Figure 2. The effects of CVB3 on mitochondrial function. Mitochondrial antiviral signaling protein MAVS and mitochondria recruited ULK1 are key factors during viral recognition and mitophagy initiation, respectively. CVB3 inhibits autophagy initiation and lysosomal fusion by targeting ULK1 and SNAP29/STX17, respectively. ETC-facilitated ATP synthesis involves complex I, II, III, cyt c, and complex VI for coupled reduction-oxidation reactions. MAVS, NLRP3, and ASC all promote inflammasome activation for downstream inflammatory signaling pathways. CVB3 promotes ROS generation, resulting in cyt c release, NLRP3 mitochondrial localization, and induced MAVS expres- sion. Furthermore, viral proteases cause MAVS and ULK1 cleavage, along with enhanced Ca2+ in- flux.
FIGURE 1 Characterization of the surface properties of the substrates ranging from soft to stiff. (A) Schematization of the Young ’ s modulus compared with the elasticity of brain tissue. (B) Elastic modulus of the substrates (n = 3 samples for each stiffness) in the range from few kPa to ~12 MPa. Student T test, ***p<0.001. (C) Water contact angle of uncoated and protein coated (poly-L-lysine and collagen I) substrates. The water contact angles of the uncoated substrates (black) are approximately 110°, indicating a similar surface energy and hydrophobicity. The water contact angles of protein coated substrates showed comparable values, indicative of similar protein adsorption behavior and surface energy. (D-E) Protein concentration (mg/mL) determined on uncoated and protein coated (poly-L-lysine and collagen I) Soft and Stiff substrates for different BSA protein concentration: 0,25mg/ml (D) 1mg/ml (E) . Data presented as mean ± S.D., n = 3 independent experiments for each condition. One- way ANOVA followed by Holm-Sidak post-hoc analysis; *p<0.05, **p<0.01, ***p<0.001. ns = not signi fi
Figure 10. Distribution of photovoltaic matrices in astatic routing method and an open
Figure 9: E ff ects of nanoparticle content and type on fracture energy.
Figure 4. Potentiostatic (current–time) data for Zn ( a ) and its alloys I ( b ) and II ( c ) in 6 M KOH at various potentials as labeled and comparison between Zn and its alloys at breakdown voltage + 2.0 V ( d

□ □ □ □ □ □ □

◆ Work instructions
Write out every line from the data above that includes "energy".

◆ Task result
FIGURE 1 Characterization of the surface properties of the substrates ranging from soft to stiff. (A) Schematization of the Young ’ s modulus compared with the elasticity of brain tissue. (B) Elastic modulus of the substrates (n = 3 samples for each stiffness) in the range from few kPa to ~12 MPa. Student T test, ***p<0.001. (C) Water contact angle of uncoated and protein coated (poly-L-lysine and collagen I) substrates. The water contact angles of the uncoated substrates (black) are approximately 110°, indicating a similar surface energy and hydrophobicity. The water contact angles of protein coated substrates showed comparable values, indicative of similar protein adsorption behavior and surface energy. (D-E) Protein concentration (mg/mL) determined on uncoated and protein coated (poly-L-lysine and collagen I) Soft and Stiff substrates for different BSA protein concentration: 0,25mg/ml (D) 1mg/ml (E) . Data presented as mean ± S.D., n = 3 independent experiments for each condition. One- way ANOVA followed by Holm-Sidak post-hoc analysis; *p<0.05, **p<0.01, ***p<0.001. ns = not signi fi
Figure 9: E ff ects of nanoparticle content and type on fracture energy.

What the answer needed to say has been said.